The universality of meditation
Meditation is a universal spiritual discipline central to most of the World Religions and Wisdom Traditions. There are many different forms of meditation in these various traditions, all equally valid in their own way. In all the emphasis is on practise and experience rather than theory and knowledge.
It is also an authentic discipline in Christianity, although it sometimes feels that this is the world’s best kept secret.
As Laurence Freeman always stresses, Jesus taught contemplation and that is the reason why this way of prayer flourished especially in the 4th century amongst the Desert Fathers and Mothers of Egypt and Palestine, who based their life on Jesus’ example. John Cassian collected their teachings in his book Conferences. It is in these writings that John Main OSB, a Benedictine monk, re-discovered this tradition for our time and opened it up for all people, calling it Christian Meditation. It is not only the way of prayer of the Desert Fathers and Mothers but also of countless Christian mystics throughout the ages up to our present time.
It is also a way of prayer established long before the Reformation and before the split between Roman Catholicism and Eastern Orthodox Christianity. It is therefore a beautiful ecumenical way of praying together.
We must not forget that all ways of prayer are valid. In Laurence Freeman’s words “Meditation is the missing dimension of much Christian life today. It does not exclude other types of prayer and indeed deepens reverence for the sacraments and scripture.” He explains the connection between all the different forms of prayer through the image of an old-fashioned wooden wheel:
“The purpose of a wheel is to move a cart. Prayer is the wheel that moves our life spiritually towards God. To turn, the wheel must make contact with the ground. If the wheel does not touch the ground, it cannot move the cart; the wheel will just spin. So there must be a real time and place in our daily life that we give to prayer. The spokes of the wheel are like the different forms of prayer. All forms of prayer are valid and effective. We have the Eucharist, intercessory prayer, the sacraments, the reading of Scripture and personal devotions.
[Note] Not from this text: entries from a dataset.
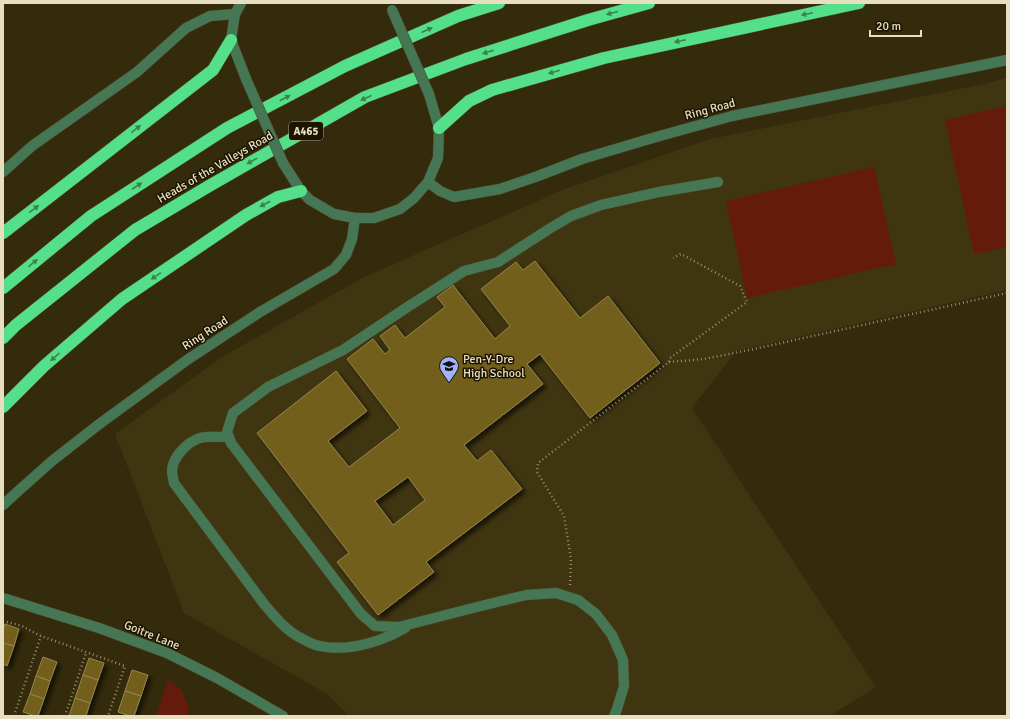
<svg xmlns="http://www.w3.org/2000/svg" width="1010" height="719" viewBox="0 0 1010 719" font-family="Signika,sans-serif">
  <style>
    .built { fill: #3f3511 }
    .green { fill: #641b0c }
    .building { fill: #725f1c; stroke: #97854b; fill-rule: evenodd; filter: url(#shadow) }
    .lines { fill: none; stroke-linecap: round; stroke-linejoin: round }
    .minor-casing { stroke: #514829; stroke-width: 11 }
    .highway-casing { stroke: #514829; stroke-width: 13 }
    .path { stroke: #968d6f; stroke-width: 2.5; stroke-dasharray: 1 3; stroke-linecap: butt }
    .minor { stroke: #457755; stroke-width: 10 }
    .highway { stroke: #54df8a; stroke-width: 12 }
    .minor-bridge-casing { stroke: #514829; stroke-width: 11; stroke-linecap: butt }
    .minor-bridge { stroke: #457755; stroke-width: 10 }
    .oneway { fill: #3a844c }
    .labels { text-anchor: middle; stroke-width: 3; stroke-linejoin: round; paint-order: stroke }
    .shield { fill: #1a1400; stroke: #aaa288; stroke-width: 1 }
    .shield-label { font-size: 11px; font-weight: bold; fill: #e8dfc2 }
    .street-label { font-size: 12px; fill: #e8dfc2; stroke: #1a1400 }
    .poi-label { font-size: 12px; fill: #e8dfc2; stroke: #1a1400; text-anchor: start }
  </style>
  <defs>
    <filter id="shadow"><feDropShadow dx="3.5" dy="3.5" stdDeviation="2" flood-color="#0009"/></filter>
  </defs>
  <rect width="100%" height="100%" fill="#342b0c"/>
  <!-- built -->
  <path class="built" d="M1007,78V290L736,351L692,408L876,687L829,716H349L327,694L184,613L115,434L222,357L364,277L565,189L710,139L980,85Z"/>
  <!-- green -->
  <g class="green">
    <path d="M1007,106V247L974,254L945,120Z"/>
    <path d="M874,167L896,264L747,298L726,201Z"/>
    <path d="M168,680L181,689L189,707L188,716H156Z"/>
  </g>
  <!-- building -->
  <g class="building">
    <path d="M535,261L580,318L608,296L660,363L590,418L540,354L527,364L543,384L464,445L477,461L491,450L522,489L426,562L434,572L378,615L337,562L349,553L257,433L336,371L367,411L328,441L349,467L400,428L347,359L373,339L385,354L390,350L380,336L395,325L405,338L445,307L437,297L453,285L495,339L510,326L481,289L516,262L523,270ZM408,477L425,500L393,525L375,501Z"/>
    <path d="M5,624L19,629L14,646L3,643V631Z"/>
    <path d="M3,643L14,646L7,666L3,664Z"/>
    <path d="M43,657L57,662L50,681L36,676Z"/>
    <path d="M89,658L104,663L98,680L83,675Z"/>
    <path d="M132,670L148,675L141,696L125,691Z"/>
    <path d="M83,675L98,680L90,703L75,698Z"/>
    <path d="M36,676L50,681L44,699L30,694Z"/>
    <path d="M125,691L141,696L134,716H130L118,712Z"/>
    <path d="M30,694L44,699L38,716H35L23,712Z"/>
    <path d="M75,698L90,703L86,716H69Z"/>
  </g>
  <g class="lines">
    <defs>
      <g id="minor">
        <path d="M241,3L235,14L231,40L246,79"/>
        <path d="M283,163L301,191L310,200L334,214L355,218H374L400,209L414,198L428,182L438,158L439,128L429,94"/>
        <path d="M3,172L32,146L137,72L186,28L210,16L235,14"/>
        <path d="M428,182L440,191L454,197L500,189L538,176L582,159L656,137L732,116L1007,60"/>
        <path d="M229,437C219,437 209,436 200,438C187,442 173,457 172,470C172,475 173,478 174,483L264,604C275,617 287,632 303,639C308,642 314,645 320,646C341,651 369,645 389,636C395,634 400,630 405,628"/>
        <path d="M3,505L16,493L52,461L98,425L187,360L260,312L334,269L346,255L352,239L355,218"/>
        <path d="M3,598L99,628L167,653L217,678L283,716"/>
        <path d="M614,716L616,712L624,686L623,660L612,635L596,614L578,600L556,593L526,595L469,609L399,627L375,626L361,614L231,443L227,432L233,413L268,387L343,350L409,306L464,271L498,262L549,229L571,216L601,205L659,192L718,182"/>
      </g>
      <g id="highway">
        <path d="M439,128L469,101L492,90L604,58L859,3"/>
        <path d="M3,233L213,70L231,40"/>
        <path d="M3,288L91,216L227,128L345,66L458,16L499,3"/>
        <path d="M3,338L16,325L135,230L209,186L365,97L466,59L588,20L649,3"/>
        <path d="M3,407L44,366L122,299L246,215L278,197L301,191"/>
      </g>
    </defs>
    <!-- minor casing -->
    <use href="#minor" class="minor-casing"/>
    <!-- highway casing -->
    <use href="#highway" class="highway-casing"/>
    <!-- path -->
    <g class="path">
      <path d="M669,362L704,359L754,349L1007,293"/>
      <path d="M570,585L571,559L564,516L537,472L538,463L669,362L670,358L747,302L740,286L681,254L673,258"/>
      <path d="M3,621L22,626L41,636L125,666L108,716"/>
      <path d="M14,716L41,636"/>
      <path d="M65,716L86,653"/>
    </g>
    <!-- minor -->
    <use href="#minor" class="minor"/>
    <!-- highway -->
    <use href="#highway" class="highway"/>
    <defs>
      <g id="minor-bridge">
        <path d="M392,10L429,94"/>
        <path d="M246,79L283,163"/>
      </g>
    </defs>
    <!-- minor-bridge casing -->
    <use href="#minor-bridge" class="minor-bridge-casing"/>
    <!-- minor-bridge -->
    <use href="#minor-bridge" class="minor-bridge"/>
  </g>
  <!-- one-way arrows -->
  <defs><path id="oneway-solid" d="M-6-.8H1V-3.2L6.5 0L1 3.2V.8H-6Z"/></defs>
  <g class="oneway">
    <use href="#oneway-solid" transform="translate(612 13) rotate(165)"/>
    <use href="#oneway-solid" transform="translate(807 14) rotate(168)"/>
    <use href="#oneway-solid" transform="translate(427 30) rotate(-24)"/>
    <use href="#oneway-solid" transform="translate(680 41) rotate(168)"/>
    <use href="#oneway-solid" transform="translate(488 52) rotate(162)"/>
    <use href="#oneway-solid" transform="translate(554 72) rotate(164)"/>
    <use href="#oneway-solid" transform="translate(285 98) rotate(-28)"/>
    <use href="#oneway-solid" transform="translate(366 98) rotate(155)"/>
    <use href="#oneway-solid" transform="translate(136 129) rotate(-38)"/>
    <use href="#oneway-solid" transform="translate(252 161) rotate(151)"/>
    <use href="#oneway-solid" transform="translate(137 186) rotate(-33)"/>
    <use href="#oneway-solid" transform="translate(265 204) rotate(152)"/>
    <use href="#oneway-solid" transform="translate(34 209) rotate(-38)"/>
    <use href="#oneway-solid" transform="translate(33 263) rotate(-39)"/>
    <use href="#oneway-solid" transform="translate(156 276) rotate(146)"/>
    <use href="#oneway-solid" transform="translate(55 357) rotate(139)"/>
  </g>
  <!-- icons -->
  <defs>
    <symbol id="school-pin" viewBox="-11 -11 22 30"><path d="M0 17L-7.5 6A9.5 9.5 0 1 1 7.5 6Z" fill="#a1b3fd" stroke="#1a1400"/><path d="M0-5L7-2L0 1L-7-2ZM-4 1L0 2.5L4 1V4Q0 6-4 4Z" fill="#111"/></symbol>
  </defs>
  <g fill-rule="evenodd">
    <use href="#school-pin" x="438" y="355" width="22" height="30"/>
  </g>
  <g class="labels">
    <!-- shield labels -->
    <rect class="shield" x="289" y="122" width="34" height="18" rx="3"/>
    <g class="shield-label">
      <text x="306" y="135">A465</text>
    </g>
    <!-- street labels -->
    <g class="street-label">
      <text transform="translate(710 109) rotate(-15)" y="4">Ring Road</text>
      <text transform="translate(215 167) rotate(-30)" y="4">Heads of the Valleys Road</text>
      <text transform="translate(205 333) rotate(-33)" y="4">Ring Road</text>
      <text transform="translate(152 635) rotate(22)" y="4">Goitre Lane</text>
    </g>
    <!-- poi labels -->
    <g class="poi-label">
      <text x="463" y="363">Pen-Y-Dre<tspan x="463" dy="14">High School</tspan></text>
    </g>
  </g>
  <!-- border -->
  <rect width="1010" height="719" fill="none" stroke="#e8dfc2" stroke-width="8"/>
  <!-- scale -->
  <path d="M870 30v6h51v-6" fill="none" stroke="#e8dfc2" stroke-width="2"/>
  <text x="876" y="30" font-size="12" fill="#e8dfc2" stroke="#1a1400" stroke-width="3" paint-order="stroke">20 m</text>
</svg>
What holds the spokes together and turns the wheel is the hub. The spokes converge at the hub. We can think of the hub as the Prayer of Christ dwelling in our hearts. At the hub of the wheel, there is stillness. Without the still point at the centre, the wheel cannot turn.
Meditation is coming to stillness at the centre of our being. When we meditate, we come into that central stillness which is the source of all our action, our movement towards God through Christ within us. The movement of the wheel requires stillness at the centre. This is the relationship between action and contemplation.”